## Working data
——————————

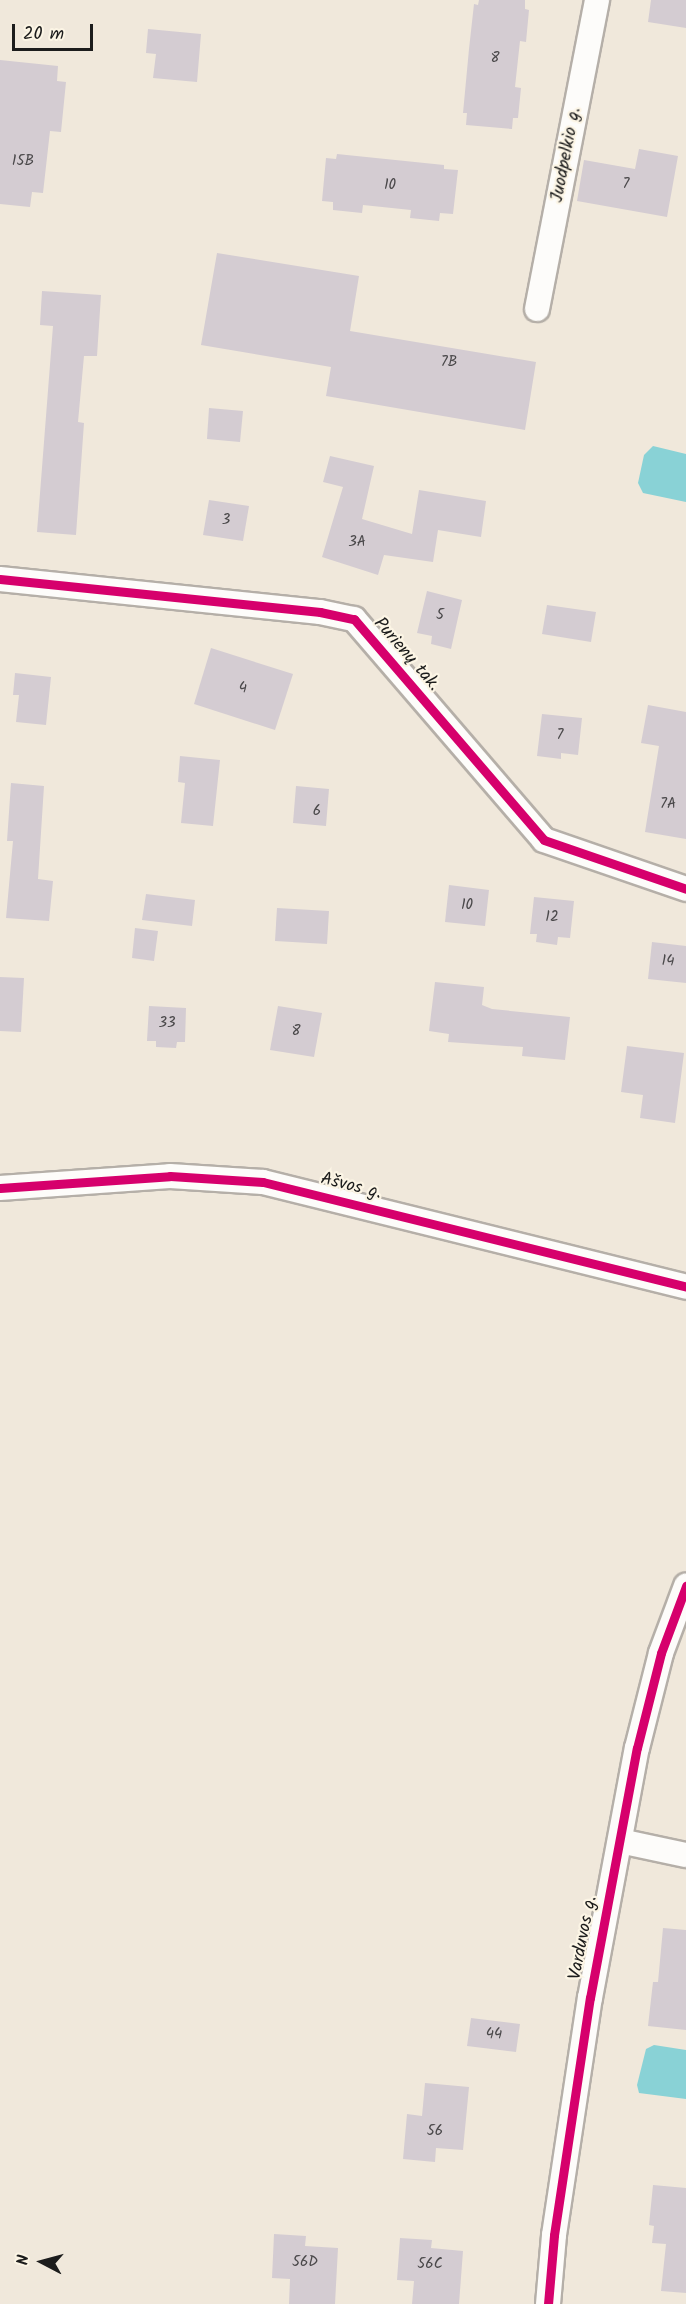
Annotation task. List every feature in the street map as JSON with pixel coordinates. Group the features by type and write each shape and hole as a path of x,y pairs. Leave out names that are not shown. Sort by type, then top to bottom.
{"street":[{"name":"Juodpelkio g.","path":"537,309 597,0"},
{"name":"Purienų tak.","path":"0,579 320,612 354,619 544,840 686,889"},
{"name":"Ašvos g.","path":"0,1188 170,1176 263,1182 686,1287"},
{"name":"Varduvos g.","path":"548,2304 554,2235 586,2021 637,1748 661,1653 686,1586"},
{"path":"620,1841 686,1855"}],"water":[{"path":"653,446 686,454 686,502 643,493 638,483 644,455"},
{"path":"654,2045 686,2050 686,2099 639,2093 637,2085 646,2049"}],"building":[{"path":"479,0 525,0 525,9 529,10 526,42 520,41 515,87 521,88 518,118 513,118 512,129 466,125 467,113 463,113 469,49 474,4 478,5"},
{"path":"651,0 686,0 686,28 648,22"},
{"path":"148,29 201,34 197,82 153,78 156,54 146,53"},
{"path":"0,60 58,66 57,81 66,82 61,132 50,131 43,193 32,192 30,207 0,204"},
{"path":"639,149 678,156 667,217 577,201 584,160 635,169"},
{"path":"337,154 444,165 444,169 458,170 453,214 440,213 439,221 410,218 411,210 363,205 362,213 333,210 333,202 322,201 326,158 336,159"},
{"path":"217,253 359,276 350,331 536,362 525,430 326,396 331,367 201,345"},
{"path":"42,291 101,295 97,356 84,356 78,422 84,423 76,535 37,532 53,326 40,325"},
{"path":"209,408 243,411 240,442 207,439"},
{"path":"330,456 374,466 362,519 412,534 419,490 486,501 481,537 438,530 433,562 384,555 378,575 322,557 343,487 323,482"},
{"path":"209,500 249,506 243,541 203,535"},
{"path":"427,591 462,600 451,649 431,644 432,636 417,633"},
{"path":"547,605 596,612 591,642 542,634"},
{"path":"211,648 293,674 275,730 194,704"},
{"path":"15,673 51,677 46,725 16,722 19,695 13,695"},
{"path":"648,705 686,712 686,839 645,832 659,746 641,743"},
{"path":"542,714 582,718 578,755 561,753 561,759 537,756"},
{"path":"180,756 220,760 213,826 181,823 185,783 178,782"},
{"path":"11,783 44,786 38,879 53,881 49,921 6,918 13,841 7,841"},
{"path":"296,786 329,789 326,826 293,823"},
{"path":"449,885 489,890 485,926 445,922"},
{"path":"146,894 195,900 192,926 142,920"},
{"path":"534,897 574,901 570,938 558,937 557,945 536,942 537,934 530,934"},
{"path":"277,908 329,911 327,944 275,941"},
{"path":"135,928 158,931 154,961 132,958"},
{"path":"652,942 686,946 686,983 648,979"},
{"path":"0,977 24,978 21,1032 0,1031"},
{"path":"435,982 484,987 482,1005 492,1009 570,1017 565,1060 522,1056 523,1047 448,1042 449,1034 429,1031"},
{"path":"149,1006 186,1008 185,1042 177,1042 176,1048 156,1047 156,1041 147,1041"},
{"path":"278,1006 322,1013 314,1057 270,1050"},
{"path":"627,1046 684,1053 675,1123 640,1118 643,1095 621,1092"},
{"path":"663,1928 686,1930 686,2030 648,2026 653,1982 658,1982"},
{"path":"471,2018 520,2024 516,2052 467,2046"},
{"path":"425,2083 469,2087 463,2150 436,2148 435,2162 403,2159 407,2114 422,2116"},
{"path":"653,2185 686,2188 686,2293 661,2291 666,2244 652,2243 654,2226 649,2225"},
{"path":"274,2234 306,2236 305,2246 338,2248 335,2304 289,2304 290,2279 272,2278"},
{"path":"400,2238 432,2240 431,2248 463,2251 459,2304 412,2304 414,2281 397,2280"}],"cycle path":[{"path":"0,579 320,612 354,619 544,840 686,889"},
{"path":"0,1188 170,1176 263,1182 686,1287"},
{"path":"548,2304 554,2235 590,1998 637,1748 661,1653 686,1586"}]}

——————————

## Required work
Calculate the number of lines above that include the word "street", giving that number by itself.

## Exercise answer
2